HOUSTON — JM: Hi Thomas, what are we discussing today?

TF: The power of encouragement. The reason why I wanted to highlight it today is that most people don’t realize that when you encourage, you can’t help but be encouraged yourself.

JM: So encouragement goes both ways, it helps the giver along with the receiver…

TF: Precisely.

JM: Now I know you are big on quotes. Do you have a favorite quote when it comes to encouragement?

TF: Yes, I do. It is a Rosalynn Carter quote. “A leader takes people where they want to go. A great leader takes people where they don’t necessarily want to go, but ought to go.”

JM: So encourages push you at times?

TF: Yes, absolutely.

JM: Who has encouraged you during your life to get to you the point where you at today?

TF: Many people including Bill McDermott, Nick Tzitzon, David Brooks, Nassir Ghamei, and various teachers from high school and college.

JM: Tell us when you were encouraged the most in your life.

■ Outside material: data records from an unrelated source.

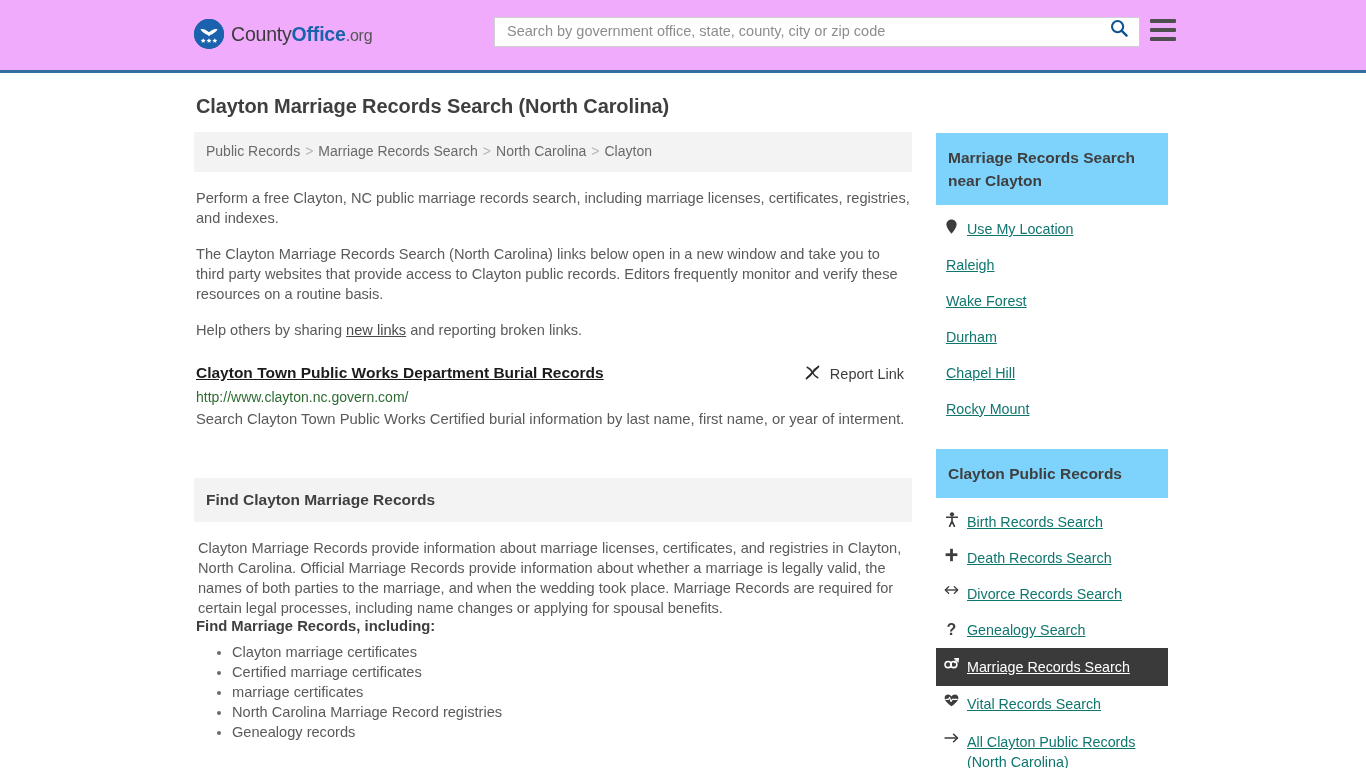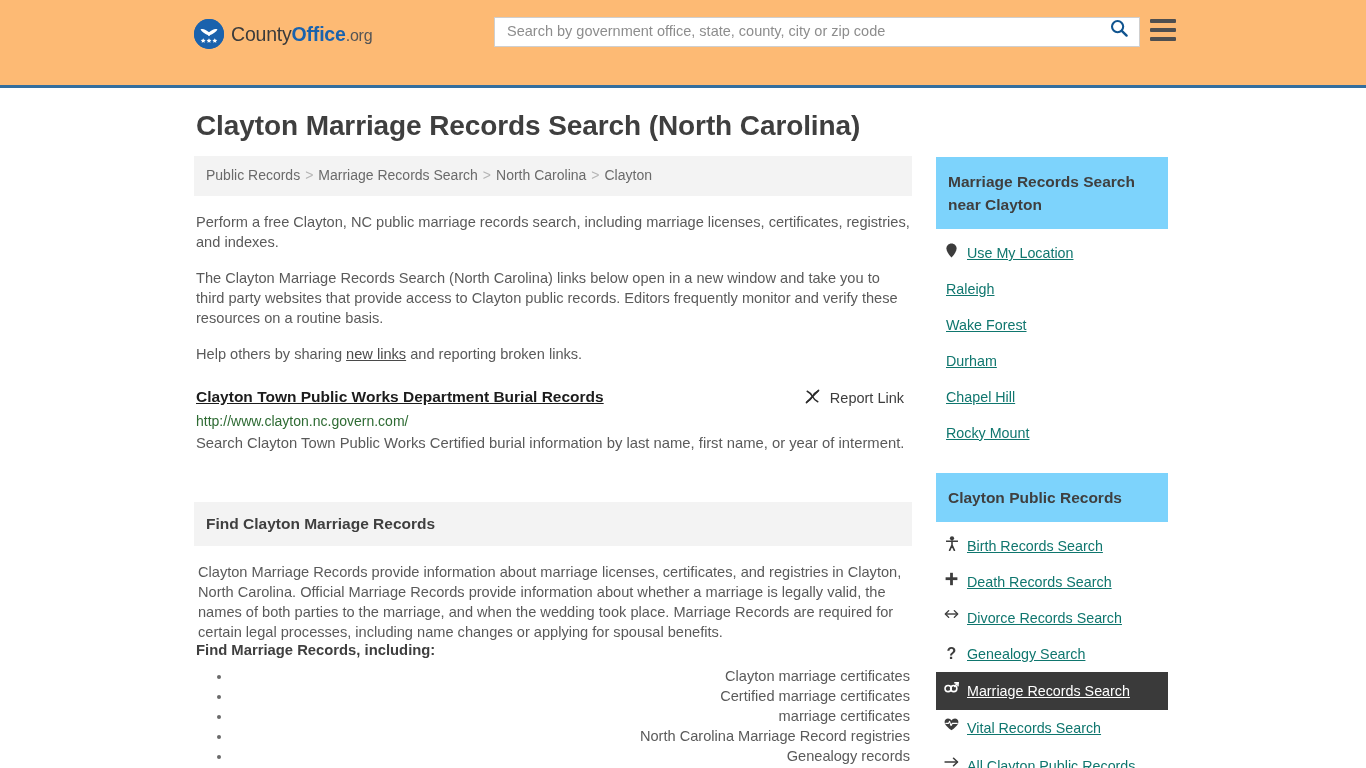--- a/index.html
+++ b/index.html
@@ -17,8 +17,8 @@
 
   
   .site-header {
-    height: 88px;
-    background: #fdba74;
+    height: 73px;
+    background: #f0abfc;
     border-bottom: 3px solid #336e9e;
     display: flex;
     align-items: center;

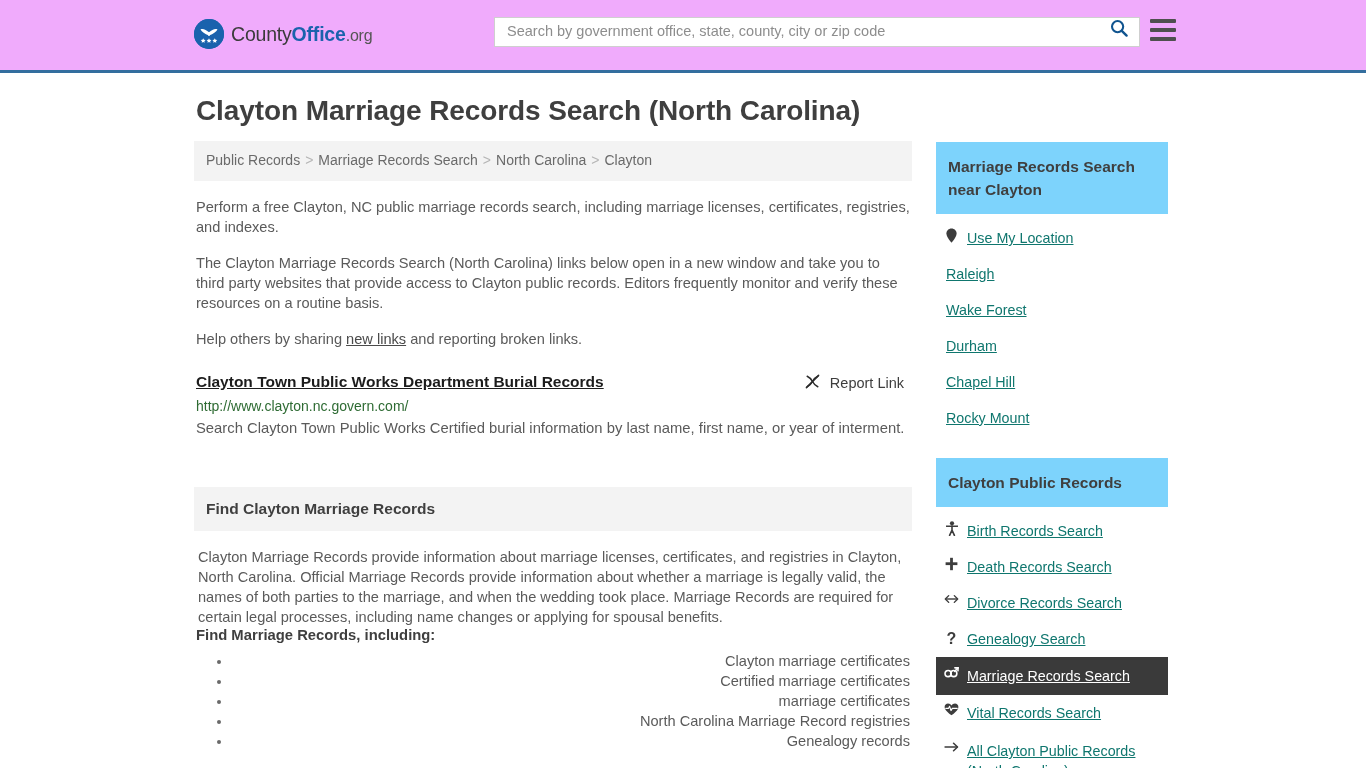--- a/index.html
+++ b/index.html
@@ -110,7 +110,7 @@
     position: relative;
   }
   .page-title {
-    font-size: 28px;
+    font-size: 20px;
     font-weight: bold;
     color: #3f3f3f;
     margin: 22px 0 0 0;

TF: It was approximately 3 years ago at Peachtree Presbyterian Church. I got to meet David Brooks who has written several New York Times best-selling books. I got to meet him because I had a classmate from Westminster who took a class of his at Yale. She ended up working on both The Road to Character and The Second Mountain. I only talked with him for a few minutes but he did something most people don’t do: he took me seriously. As we were leaving, he told me to “remember, that as a writer, you get to say what you think.” At the time, I was wondering why someone of his stature would say that to me, but about a year later, I realized that he was only trying to encourage me. Like the Rosalynn Carter quote, “A leader takes people where they want to go. A great leader takes people where they don’t necessarily want to go, but ought to go.”

JM: Why do you think people have trouble encouraging others?

TF: Honestly, I think they look at it as weak. It’s almost as though you’re a groupie or a member of their fan club. But Thad Persons, who holds one of the most powerful positions at Westminster, my high school, always signed his letters, Your #1 fan.

JM: Why do you think he would sign his letters that way?

TF: To encourage me.

JM: What must someone be in order to be an encourager?

TF: They have to be secure with themselves and empathetic. Over the past several years, I’ve had the opportunity to see firsthand how being an encouraging person can lead to success in Bill McDermott. I always see him on LinkedIn encouraging his employees at ServiceNow.

JM: Wait, he has a LinkedIn? I thought most CEOs don’t have one because they’re too busy running their company

TF: Bill McDermott is different. He is of the persuasion that to lead, he must be on the same level as his employees.

JM: So that’s how he takes people where they ought to go?

TF: Precisely.

JM: Who else has done that for you in your own life?

TF: Nick Tzitzon, who was the SVP of Marketing at SAP under Bill McDermott and who is now the Chief Strategy Officer at ServiceNow. A few years ago, in early January of 2021, he asked me what my goals were for the year. This year, before he reached out to me about what my goals were for the year, I took the initiative to first reach out to him. That’s what great leaders do: they give you a push to first get going, but their ultimate goal is for you to be pushing for yourself. I only email McDermott a few times a year, but text Tzitzon every single day. Following his advice is what has enabled me to have the success I am currently having.